Africa-Press – South-Africa. Award-winning cartoonist Jonathan Shapiro, better known as Zapiro, has been granted an honorary doctorate in education by the University of Pretoria.

Known for his satirical and controversial cartoons depicting events in South Africa, especially politics, his work spans four decades and has appeared in national and international publications.

“It’s really pleasing for me to see my cartoons being used in our schools and universities as teaching aids and in exam papers and textbooks,” Shapiro said during an interview with the university. “It’s therefore particularly special for me to be receiving an honorary doctorate in education.”

The Daily Maverick editorial cartoonist was previously published in various newspapers, including the Sunday Times, Sowetan, The Times and Mail & Guardian.

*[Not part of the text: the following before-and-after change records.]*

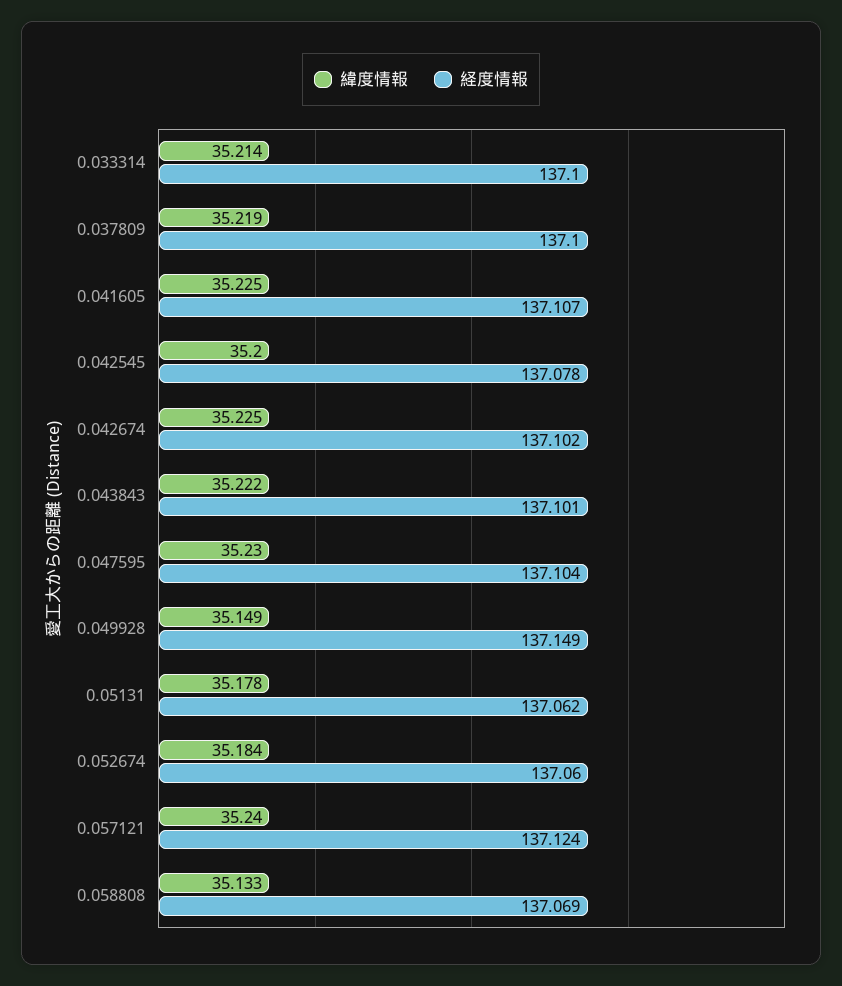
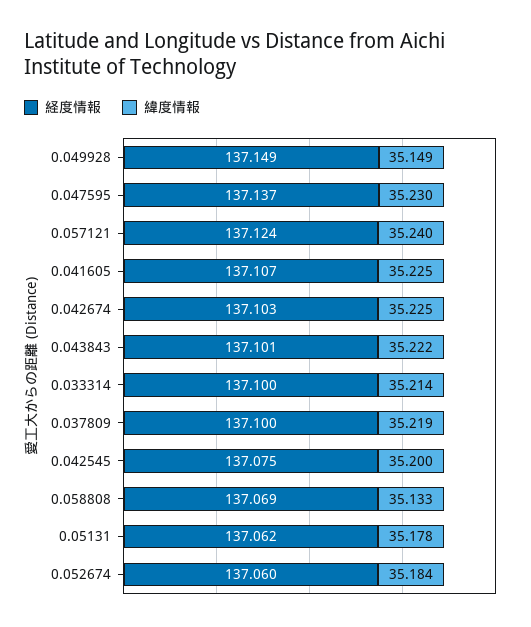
  {
    "緯度情報": {
      "0.033314": 35.214,
      "0.037809": 35.219,
      "0.041605": 35.225,
      "0.042545": 35.2,
      "0.042674": 35.225,
      "0.043843": 35.222,
      "0.047595": 35.23,
      "0.049928": 35.149,
      "0.05131": 35.178,
      "0.052674": 35.184,
      "0.057121": 35.24,
      "0.058808": 35.133
    },
    "経度情報": {
      "0.033314": 137.1,
      "0.037809": 137.1,
      "0.041605": 137.107,
-     "0.042545": 137.078,
+     "0.042545": 137.075,
-     "0.042674": 137.102,
+     "0.042674": 137.103,
      "0.043843": 137.101,
-     "0.047595": 137.104,
+     "0.047595": 137.137,
      "0.049928": 137.149,
      "0.05131": 137.062,
      "0.052674": 137.06,
      "0.057121": 137.124,
      "0.058808": 137.069
    }
  }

He pursued a degree in architectural studies at the University of Cape Town but switched to graphic design before his studies were disrupted by army conscription. In 1988, he went to the School of Visual Arts in New York, where he studied media arts, satirical cartooning, and caricature.

As his work sparked reactions and criticism, he has received death threats, has been a target of assassination, was detained in 1988, and was unsuccessfully sued by former president Jacob Zuma. Recently, his work about US President Donald Trump withdrawing US aid, in which he depicted Trump in a Nazi uniform sending out aid vultures to kill millions of Africans, was taken down by Facebook and Instagram.

He said that when the Cape Argus newspaper stopped publishing his cartoons in 1997, former president Nelson Mandela phoned him and told him he was upset about his cartoons not being in the newspaper any more.

“At first I thought that it was friends messing with me, but I quickly realised it really was Mandela. He said he was upset that my cartoons would no longer be in the Cape Argus; that he liked seeing them every day. I told him I was amazed that he’d personally phoned me after seeing my cartoons becoming more and more critical of the ANC. Mandela responded, ‘That is your job’ — and in that moment it affirmed everything that I was and am meant to do.”

He advised his fellow graduates to be mindful of how they interpret what they see and read.

“Being in the world is all about ways of seeing. Question what you hear, see and read. Not taking things at face value is an inherent aspect of free thought. Don’t rely on social media. Find proper sources and back up what you think. Don’t just swallow fake news and conspiracies.

“Be conscious of confirmation bias, be conscious of free thinking, and continue developing an independent way of thinking — with a lot of second-guessing.”